* [Task instructions]:
Set down each entry exactly; omit images.

* [Record excerpts]:
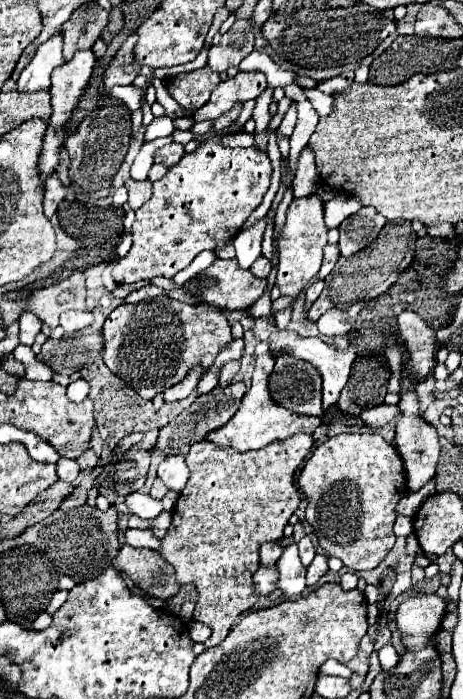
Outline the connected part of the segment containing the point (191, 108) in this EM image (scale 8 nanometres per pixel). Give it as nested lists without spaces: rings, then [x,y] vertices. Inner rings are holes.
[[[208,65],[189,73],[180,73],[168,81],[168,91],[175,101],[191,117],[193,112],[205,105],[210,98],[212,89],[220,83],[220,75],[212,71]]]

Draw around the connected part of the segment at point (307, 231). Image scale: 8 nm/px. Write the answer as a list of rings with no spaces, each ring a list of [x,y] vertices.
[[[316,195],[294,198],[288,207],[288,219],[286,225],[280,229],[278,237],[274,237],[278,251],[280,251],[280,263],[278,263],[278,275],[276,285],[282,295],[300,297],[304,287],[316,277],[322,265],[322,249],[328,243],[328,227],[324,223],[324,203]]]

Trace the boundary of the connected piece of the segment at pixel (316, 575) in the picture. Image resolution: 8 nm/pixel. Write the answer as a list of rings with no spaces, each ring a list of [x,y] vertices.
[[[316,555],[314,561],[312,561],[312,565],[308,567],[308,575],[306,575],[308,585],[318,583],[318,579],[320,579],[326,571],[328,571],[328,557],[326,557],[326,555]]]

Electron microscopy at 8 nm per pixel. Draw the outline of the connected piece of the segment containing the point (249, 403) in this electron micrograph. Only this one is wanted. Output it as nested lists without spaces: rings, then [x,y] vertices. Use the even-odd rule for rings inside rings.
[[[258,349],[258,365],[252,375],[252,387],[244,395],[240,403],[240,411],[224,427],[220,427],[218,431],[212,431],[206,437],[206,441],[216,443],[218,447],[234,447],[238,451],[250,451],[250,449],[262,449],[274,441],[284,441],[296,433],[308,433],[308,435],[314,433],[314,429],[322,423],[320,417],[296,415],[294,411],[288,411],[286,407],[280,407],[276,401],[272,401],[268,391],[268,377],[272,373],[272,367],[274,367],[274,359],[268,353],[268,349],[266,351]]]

* [Expected output]:
Outline the connected part of the segment containing the point (191, 108) in this EM image (scale 8 nanometres per pixel). Give it as nested lists without spaces: rings, then [x,y] vertices. Inner rings are holes.
[[[208,65],[189,73],[180,73],[168,81],[168,91],[175,101],[191,117],[193,112],[205,105],[210,98],[212,89],[220,83],[220,75],[212,71]]]

Draw around the connected part of the segment at point (307, 231). Image scale: 8 nm/px. Write the answer as a list of rings with no spaces, each ring a list of [x,y] vertices.
[[[316,195],[294,198],[288,207],[288,219],[286,225],[280,229],[278,237],[274,237],[278,251],[280,251],[280,263],[278,263],[278,275],[276,285],[282,295],[300,297],[304,287],[316,277],[322,265],[322,249],[328,243],[328,227],[324,223],[324,203]]]

Trace the boundary of the connected piece of the segment at pixel (316, 575) in the picture. Image resolution: 8 nm/pixel. Write the answer as a list of rings with no spaces, each ring a list of [x,y] vertices.
[[[316,555],[314,561],[312,561],[312,565],[308,567],[308,575],[306,575],[308,585],[318,583],[318,579],[320,579],[326,571],[328,571],[328,557],[326,557],[326,555]]]

Electron microscopy at 8 nm per pixel. Draw the outline of the connected piece of the segment containing the point (249, 403) in this electron micrograph. Only this one is wanted. Output it as nested lists without spaces: rings, then [x,y] vertices. Use the even-odd rule for rings inside rings.
[[[258,349],[258,365],[252,375],[252,387],[244,395],[240,403],[240,411],[224,427],[220,427],[218,431],[212,431],[206,437],[206,441],[216,443],[218,447],[234,447],[238,451],[250,451],[250,449],[262,449],[274,441],[284,441],[296,433],[308,433],[308,435],[314,433],[314,429],[322,423],[320,417],[296,415],[294,411],[288,411],[286,407],[280,407],[276,401],[272,401],[268,391],[268,377],[272,373],[272,367],[274,367],[274,359],[268,353],[268,349],[266,351]]]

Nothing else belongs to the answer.